FRAGMENTO —
------

A los neoyorquinos, tanto les ha gustado la experiencia europea del restaurante-café sobre la acera, que esta modalidad ha cundido: en los últimos cuatro años, la cantidad de establecimientos de este tipo ha aumentado en 25 por ciento. Actualmente existen 900.[1] El único problema es que los nuevos cafés de acera, en muchísimas ocasiones, se ubican sobre avenidas muy anchas, sumamente transitadas, y el aroma a café se mezcla con el del diesel, y lo único que puede escucharse son enfrenones y claxonazos.
Por su parte, París es la ciudad humana por excelencia. Está hecha a la medida de la gente que la vive. Allí se puede caminar durante horas sin sentirse hostigado. Todos los remates visuales son cuidados —aunque en este aspecto Venecia es insuperable, y Zacatecas no canta mal las rancheras—, como si fueran pinturas. No hay cuadra sin café, bistrot, restaurante, librería, galería…, y parques hay por todas partes. Y es invaluable el privilegio de tener un río que la atraviesa toda.
¿Cómo es la ciudad de México en este sentido? ¿Qué revela acerca de nosotros? En términos generales, resulta hostil. En mi primera crónica enviada desde la capital de Francia, “París nunca es lo mismo sino casi todo”, me referí a la hostilidad que acosa a quienes tenemos que trasladarnos de un lugar a otro dentro del enorme Distrito Federal, en contraste con lo acogedor que es la Ciudad Luz. Un lector anónimo —airado— reaccionó de esta manera: “asqueroso [sic] que haya mexicanos como tu [sic] que hablan mal de su ciudad, y sin venir al caso, además. Por favor ¡QUEDATE ALLÁ! [sic], mexicanos como tu [sic] dan verguenza [sic] ajena”. (El comentario completo aún puede ser leído después de la crónica). A este lector le molestaba sobremanera que yo hiciera comparaciones, contrastes, entre las dos ciudades, y que ese contraste no favoreciera al equipo local. Pero me parece esencial que lo hagamos, pues así descubrimos quiénes somos realmente: qué permitimos, qué prohibimos, qué forma damos a nuestra existencia.

------

ÍTEMS PROPORCIONADOS —
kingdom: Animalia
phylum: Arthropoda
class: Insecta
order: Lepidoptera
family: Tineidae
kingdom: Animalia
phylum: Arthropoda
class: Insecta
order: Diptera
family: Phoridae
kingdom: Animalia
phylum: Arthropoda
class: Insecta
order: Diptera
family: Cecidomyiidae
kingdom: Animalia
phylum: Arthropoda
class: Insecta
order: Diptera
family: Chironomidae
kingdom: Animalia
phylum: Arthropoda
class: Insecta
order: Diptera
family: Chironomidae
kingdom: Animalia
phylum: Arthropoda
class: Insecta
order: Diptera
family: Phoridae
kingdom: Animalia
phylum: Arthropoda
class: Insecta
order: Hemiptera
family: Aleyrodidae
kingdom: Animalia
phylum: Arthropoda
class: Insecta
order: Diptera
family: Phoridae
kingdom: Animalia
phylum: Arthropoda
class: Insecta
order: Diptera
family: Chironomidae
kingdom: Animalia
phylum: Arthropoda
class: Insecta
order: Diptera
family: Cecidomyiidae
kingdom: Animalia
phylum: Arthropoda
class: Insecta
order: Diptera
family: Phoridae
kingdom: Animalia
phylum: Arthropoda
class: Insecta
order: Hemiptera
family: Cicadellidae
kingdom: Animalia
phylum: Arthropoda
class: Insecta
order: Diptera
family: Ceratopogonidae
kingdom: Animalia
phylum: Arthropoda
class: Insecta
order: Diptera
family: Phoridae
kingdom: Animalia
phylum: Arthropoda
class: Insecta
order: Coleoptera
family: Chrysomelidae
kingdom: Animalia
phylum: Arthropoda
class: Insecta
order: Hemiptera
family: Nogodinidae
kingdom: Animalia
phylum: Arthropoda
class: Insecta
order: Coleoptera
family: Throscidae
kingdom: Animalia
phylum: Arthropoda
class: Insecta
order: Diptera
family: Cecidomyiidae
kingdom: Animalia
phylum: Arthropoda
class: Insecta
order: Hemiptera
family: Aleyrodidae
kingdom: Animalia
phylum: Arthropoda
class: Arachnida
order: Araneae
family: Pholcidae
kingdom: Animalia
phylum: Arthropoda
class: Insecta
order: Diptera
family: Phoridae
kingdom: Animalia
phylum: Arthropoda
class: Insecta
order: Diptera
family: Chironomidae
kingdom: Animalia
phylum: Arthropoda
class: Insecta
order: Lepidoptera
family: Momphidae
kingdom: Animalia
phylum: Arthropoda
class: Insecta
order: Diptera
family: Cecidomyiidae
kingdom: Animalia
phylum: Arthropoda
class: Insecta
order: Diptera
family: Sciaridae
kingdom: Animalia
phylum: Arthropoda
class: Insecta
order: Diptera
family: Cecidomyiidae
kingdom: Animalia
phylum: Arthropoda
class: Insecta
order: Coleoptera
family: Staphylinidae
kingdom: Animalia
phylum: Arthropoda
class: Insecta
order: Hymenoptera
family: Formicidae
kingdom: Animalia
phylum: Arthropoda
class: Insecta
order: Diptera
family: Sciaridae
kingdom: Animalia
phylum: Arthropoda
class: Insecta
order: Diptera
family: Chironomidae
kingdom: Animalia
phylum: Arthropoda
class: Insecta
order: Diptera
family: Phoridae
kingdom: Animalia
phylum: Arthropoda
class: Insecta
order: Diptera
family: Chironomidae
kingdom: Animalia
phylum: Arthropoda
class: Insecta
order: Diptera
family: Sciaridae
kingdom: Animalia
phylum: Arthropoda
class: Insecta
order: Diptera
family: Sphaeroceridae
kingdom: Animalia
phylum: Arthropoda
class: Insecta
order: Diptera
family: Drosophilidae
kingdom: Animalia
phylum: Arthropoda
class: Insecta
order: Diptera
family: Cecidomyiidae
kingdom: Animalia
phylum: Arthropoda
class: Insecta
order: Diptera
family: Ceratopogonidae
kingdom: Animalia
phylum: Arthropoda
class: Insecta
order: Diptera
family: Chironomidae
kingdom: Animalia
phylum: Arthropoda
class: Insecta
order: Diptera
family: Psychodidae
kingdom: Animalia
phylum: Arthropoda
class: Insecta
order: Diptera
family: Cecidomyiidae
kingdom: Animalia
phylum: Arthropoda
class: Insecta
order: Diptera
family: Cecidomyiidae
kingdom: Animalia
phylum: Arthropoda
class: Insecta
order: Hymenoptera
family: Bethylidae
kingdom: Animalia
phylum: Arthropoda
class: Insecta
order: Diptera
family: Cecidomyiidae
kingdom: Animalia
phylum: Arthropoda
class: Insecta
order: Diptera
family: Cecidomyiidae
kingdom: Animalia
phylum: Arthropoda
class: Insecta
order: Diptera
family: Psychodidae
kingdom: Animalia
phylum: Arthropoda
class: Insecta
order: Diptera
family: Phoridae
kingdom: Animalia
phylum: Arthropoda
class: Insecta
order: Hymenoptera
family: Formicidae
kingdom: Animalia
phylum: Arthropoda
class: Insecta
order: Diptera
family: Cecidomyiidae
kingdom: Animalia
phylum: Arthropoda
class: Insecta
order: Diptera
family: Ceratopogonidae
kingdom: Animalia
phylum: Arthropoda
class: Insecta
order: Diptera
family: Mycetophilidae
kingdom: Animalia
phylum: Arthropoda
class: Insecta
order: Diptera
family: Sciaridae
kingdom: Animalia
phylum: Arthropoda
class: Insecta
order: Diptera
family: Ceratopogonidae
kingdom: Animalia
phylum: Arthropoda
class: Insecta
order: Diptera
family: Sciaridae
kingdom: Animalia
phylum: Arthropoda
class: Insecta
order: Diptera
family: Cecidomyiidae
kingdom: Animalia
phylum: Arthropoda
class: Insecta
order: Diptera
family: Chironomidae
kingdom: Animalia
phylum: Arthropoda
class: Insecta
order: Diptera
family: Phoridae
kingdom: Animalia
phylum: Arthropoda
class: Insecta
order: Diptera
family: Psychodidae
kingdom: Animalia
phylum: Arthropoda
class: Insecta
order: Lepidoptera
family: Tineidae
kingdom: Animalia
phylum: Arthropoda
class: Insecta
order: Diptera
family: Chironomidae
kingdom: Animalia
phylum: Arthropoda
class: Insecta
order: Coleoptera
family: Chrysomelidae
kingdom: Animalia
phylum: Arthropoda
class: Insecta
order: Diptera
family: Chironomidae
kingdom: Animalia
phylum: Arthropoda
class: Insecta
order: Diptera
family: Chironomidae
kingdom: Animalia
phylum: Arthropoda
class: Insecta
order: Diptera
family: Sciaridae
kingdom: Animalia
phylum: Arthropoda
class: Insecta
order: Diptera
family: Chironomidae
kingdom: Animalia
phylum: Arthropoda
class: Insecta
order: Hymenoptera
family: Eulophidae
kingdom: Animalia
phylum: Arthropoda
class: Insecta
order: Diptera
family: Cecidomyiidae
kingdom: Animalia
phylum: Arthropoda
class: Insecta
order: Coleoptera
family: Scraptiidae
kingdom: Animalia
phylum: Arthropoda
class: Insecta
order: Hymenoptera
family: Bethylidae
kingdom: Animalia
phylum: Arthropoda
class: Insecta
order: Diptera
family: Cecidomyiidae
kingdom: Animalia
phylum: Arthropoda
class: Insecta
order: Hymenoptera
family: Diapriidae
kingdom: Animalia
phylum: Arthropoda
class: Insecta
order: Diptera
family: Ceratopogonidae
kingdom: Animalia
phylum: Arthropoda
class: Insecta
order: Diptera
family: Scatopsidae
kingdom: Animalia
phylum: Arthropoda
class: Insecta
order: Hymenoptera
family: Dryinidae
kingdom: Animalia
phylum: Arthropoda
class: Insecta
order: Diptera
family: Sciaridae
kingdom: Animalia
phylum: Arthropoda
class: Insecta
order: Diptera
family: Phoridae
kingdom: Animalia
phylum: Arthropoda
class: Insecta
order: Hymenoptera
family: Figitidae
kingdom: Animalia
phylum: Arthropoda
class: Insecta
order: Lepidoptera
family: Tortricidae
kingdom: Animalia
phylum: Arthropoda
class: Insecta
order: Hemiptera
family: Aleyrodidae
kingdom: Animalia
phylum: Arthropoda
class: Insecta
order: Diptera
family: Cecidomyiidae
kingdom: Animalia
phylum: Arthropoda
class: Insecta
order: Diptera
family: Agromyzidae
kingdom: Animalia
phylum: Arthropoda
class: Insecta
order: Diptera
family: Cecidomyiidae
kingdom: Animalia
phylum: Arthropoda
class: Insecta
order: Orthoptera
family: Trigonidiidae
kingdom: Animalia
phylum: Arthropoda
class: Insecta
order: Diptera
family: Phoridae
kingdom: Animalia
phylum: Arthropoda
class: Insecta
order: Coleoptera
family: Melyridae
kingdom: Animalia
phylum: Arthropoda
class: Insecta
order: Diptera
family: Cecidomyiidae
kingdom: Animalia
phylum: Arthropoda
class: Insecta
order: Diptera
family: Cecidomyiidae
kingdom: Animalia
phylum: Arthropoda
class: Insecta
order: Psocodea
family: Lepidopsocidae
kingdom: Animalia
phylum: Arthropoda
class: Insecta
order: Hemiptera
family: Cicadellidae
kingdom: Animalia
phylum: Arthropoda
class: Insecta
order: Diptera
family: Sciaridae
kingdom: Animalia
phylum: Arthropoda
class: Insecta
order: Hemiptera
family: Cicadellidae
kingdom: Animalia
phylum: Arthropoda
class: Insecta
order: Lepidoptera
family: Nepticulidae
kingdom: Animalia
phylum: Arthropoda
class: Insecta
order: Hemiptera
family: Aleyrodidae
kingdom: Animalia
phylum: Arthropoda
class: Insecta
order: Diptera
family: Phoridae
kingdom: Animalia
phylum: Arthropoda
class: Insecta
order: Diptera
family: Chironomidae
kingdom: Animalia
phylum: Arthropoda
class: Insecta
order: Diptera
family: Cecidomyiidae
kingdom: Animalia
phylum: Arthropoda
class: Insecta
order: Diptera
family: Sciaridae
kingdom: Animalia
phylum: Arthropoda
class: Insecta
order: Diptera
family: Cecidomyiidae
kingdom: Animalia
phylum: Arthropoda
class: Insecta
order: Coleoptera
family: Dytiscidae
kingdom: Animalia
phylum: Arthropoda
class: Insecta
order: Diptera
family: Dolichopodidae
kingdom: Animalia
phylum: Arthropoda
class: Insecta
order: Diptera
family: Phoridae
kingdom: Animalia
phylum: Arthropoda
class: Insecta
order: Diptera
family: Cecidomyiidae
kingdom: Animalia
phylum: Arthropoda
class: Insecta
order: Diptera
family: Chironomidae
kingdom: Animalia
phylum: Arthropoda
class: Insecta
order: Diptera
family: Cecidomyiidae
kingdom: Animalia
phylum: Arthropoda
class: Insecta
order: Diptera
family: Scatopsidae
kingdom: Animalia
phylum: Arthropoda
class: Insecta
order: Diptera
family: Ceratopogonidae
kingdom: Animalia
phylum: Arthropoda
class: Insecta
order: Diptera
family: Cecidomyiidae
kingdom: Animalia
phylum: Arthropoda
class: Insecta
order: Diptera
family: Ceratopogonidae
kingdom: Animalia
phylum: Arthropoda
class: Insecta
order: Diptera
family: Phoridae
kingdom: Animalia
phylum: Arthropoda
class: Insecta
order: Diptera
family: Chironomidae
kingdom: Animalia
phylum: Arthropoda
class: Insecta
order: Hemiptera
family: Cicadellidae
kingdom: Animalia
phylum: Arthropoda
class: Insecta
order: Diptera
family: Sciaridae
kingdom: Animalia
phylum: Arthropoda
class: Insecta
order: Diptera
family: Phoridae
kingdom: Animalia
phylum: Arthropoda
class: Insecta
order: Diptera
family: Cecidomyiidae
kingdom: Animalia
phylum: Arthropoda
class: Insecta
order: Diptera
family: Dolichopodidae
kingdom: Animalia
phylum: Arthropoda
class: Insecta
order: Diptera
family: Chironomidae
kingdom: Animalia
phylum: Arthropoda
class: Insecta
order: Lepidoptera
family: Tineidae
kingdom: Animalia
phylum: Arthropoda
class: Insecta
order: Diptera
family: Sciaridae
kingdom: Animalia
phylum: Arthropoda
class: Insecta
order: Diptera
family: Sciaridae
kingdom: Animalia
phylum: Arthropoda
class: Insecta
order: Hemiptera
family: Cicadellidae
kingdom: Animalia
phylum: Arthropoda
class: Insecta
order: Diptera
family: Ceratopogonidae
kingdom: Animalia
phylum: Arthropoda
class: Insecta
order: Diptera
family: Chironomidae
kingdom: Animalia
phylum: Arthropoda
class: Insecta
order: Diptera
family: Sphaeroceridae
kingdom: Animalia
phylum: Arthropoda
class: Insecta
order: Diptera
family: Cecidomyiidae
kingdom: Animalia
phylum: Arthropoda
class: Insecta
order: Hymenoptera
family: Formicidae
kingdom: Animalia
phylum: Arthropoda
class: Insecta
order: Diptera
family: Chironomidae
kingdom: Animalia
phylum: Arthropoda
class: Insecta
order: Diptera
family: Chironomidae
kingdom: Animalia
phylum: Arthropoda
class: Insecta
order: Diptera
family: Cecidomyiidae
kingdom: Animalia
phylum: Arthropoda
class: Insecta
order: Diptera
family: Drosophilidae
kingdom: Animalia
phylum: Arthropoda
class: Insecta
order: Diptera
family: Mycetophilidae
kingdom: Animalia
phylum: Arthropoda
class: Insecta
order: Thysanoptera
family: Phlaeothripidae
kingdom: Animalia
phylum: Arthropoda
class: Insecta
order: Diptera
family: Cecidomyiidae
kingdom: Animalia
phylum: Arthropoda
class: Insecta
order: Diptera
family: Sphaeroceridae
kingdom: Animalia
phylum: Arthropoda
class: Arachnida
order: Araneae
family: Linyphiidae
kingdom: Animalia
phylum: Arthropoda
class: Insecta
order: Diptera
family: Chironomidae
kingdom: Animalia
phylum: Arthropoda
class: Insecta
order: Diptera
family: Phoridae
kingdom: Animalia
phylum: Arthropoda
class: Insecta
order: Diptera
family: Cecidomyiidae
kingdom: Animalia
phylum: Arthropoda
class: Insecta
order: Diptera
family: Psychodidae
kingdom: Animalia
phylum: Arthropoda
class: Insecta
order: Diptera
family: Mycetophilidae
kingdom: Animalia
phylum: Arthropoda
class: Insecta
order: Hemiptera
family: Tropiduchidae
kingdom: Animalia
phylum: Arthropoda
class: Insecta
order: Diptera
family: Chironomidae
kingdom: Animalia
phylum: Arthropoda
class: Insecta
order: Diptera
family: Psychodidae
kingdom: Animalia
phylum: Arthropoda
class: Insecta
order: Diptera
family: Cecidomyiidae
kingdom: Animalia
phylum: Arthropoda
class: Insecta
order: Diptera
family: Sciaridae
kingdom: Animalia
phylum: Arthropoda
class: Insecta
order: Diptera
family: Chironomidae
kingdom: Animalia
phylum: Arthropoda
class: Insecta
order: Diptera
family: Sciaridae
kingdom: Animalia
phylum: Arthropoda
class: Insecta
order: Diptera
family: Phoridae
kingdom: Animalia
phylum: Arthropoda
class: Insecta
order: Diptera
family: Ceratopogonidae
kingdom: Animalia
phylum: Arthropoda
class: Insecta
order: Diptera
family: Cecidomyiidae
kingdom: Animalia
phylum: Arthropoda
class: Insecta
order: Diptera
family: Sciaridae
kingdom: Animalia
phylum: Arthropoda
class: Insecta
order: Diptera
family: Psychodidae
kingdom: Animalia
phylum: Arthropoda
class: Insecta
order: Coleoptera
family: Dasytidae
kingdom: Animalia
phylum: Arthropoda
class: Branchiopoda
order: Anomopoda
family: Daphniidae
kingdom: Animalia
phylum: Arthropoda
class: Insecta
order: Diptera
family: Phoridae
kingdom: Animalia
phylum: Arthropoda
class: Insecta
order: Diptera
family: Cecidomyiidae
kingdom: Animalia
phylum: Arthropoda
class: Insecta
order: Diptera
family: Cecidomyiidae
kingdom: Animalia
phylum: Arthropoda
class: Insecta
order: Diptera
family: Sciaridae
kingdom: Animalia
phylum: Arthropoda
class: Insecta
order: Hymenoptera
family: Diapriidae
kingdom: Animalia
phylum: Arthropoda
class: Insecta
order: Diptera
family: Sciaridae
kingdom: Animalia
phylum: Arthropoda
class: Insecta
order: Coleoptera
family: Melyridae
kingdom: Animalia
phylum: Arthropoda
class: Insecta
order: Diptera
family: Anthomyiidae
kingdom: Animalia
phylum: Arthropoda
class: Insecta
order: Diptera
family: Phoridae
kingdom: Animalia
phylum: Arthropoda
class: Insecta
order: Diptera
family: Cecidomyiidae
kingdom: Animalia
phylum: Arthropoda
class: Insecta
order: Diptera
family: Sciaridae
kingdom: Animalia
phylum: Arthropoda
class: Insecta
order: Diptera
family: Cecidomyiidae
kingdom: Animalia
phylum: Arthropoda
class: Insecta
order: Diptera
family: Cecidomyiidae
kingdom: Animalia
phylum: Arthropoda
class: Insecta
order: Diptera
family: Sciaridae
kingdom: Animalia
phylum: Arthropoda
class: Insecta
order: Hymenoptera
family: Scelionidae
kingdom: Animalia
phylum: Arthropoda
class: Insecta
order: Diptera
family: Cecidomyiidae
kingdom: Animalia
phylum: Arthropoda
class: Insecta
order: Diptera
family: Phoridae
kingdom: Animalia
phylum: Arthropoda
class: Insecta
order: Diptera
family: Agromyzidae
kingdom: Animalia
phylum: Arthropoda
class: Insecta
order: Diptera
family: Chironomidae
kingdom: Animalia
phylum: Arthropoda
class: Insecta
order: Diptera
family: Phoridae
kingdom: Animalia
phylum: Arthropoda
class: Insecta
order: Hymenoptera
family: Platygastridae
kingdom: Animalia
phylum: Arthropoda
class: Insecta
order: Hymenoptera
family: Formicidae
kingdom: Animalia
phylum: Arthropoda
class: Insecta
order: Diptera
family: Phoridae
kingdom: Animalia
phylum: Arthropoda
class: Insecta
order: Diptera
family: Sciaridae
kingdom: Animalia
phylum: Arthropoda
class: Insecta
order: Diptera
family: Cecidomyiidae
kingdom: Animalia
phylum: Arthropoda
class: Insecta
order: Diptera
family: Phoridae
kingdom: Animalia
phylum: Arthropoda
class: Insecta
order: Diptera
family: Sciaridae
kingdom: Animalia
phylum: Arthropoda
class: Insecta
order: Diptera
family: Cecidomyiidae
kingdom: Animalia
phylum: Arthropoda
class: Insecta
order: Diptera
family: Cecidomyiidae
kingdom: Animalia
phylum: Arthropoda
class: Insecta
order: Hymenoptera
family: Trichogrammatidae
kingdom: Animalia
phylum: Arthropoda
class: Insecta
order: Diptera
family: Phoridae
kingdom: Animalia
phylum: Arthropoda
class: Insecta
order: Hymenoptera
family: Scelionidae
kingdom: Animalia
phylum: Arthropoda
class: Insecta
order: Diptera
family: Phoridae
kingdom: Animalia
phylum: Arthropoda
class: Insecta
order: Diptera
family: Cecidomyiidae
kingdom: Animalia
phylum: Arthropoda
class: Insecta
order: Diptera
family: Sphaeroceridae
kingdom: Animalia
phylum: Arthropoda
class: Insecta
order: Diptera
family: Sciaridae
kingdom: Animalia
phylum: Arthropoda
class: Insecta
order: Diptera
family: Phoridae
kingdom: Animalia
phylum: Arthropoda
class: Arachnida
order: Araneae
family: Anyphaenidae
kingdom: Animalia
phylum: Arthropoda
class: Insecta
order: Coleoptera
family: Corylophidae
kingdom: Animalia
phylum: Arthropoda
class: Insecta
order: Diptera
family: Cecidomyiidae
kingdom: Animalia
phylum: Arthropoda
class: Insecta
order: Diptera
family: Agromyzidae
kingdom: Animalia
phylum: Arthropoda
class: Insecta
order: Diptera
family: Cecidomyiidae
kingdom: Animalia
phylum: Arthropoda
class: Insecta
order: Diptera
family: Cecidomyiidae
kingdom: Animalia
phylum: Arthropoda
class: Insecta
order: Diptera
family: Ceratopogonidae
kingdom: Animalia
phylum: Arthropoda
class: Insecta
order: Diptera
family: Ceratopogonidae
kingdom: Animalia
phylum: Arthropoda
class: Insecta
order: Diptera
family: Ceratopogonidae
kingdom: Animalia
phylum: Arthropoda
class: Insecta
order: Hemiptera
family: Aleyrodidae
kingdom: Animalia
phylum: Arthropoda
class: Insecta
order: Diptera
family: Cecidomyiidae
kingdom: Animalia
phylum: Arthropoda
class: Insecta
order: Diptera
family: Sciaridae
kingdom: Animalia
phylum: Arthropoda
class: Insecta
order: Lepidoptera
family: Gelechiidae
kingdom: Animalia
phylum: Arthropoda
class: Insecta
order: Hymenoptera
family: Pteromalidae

------

INSTRUCCIONES —
1. Imprime el fragmento sobre las ciudades entre "Por su parte, París" y "la atraviesa toda.", ambos incluidos.
2. Enumera los tipos de establecimiento que, según el fragmento sobre las ciudades, hay en cada cuadra de París.
3. Retoma el fragmento sobre las ciudades y continúalo a partir de su última oración.
Los ítems no intervienen en este ejercicio.

RESPUESTAS —
1.
Por su parte, París es la ciudad humana por excelencia. Está hecha a la medida de la gente que la vive. Allí se puede caminar durante horas sin sentirse hostigado. Todos los remates visuales son cuidados —aunque en este aspecto Venecia es insuperable, y Zacatecas no canta mal las rancheras—, como si fueran pinturas. No hay cuadra sin café, bistrot, restaurante, librería, galería…, y parques hay por todas partes. Y es invaluable el privilegio de tener un río que la atraviesa toda.

2. café, bistrot, restaurante, librería, galería

3.
Es casi imposible caminar más de unas cuantas cuadras en el Distrito Federal, sea por el mal estado de las aceras o porque el tránsito vehicular siempre tiene la preferencia. Las avenidas principales, salvo el Paseo de la Reforma —entre Bucareli y la salida a Toluca—, tienen largos tramos verdaderamente feos. Proliferan talleres mecánicos al aire libre, estacionamientos que no son sino lotes baldíos, edificios medio derrumbados; casi no hay botes de basura ni dónde sentarse a apreciar la vista… ¿Cuál vista?
Pero parece que en algunas colonias la gente se está poniendo las pilas. Coyoacán siempre ha querido conservar su sabor propio, pero debe lidiar con ambulantes y la omnipresencia del automóvil en calles y callejones diseñados para caballos y carruajes durante la Colonia. La Condesa amenazaba con afearse irremediablemente, como la colonia Roma, pero se está salvando. La San Rafael ha perdido su carácter, pero Santa María la Ribera aún lo conserva. Aún falta muchísimo, sobre todo que nos demos cuenta de que nuestras colonias nos reflejan. Y creo que nuestra imagen en el espejo no es del todo halagüeña.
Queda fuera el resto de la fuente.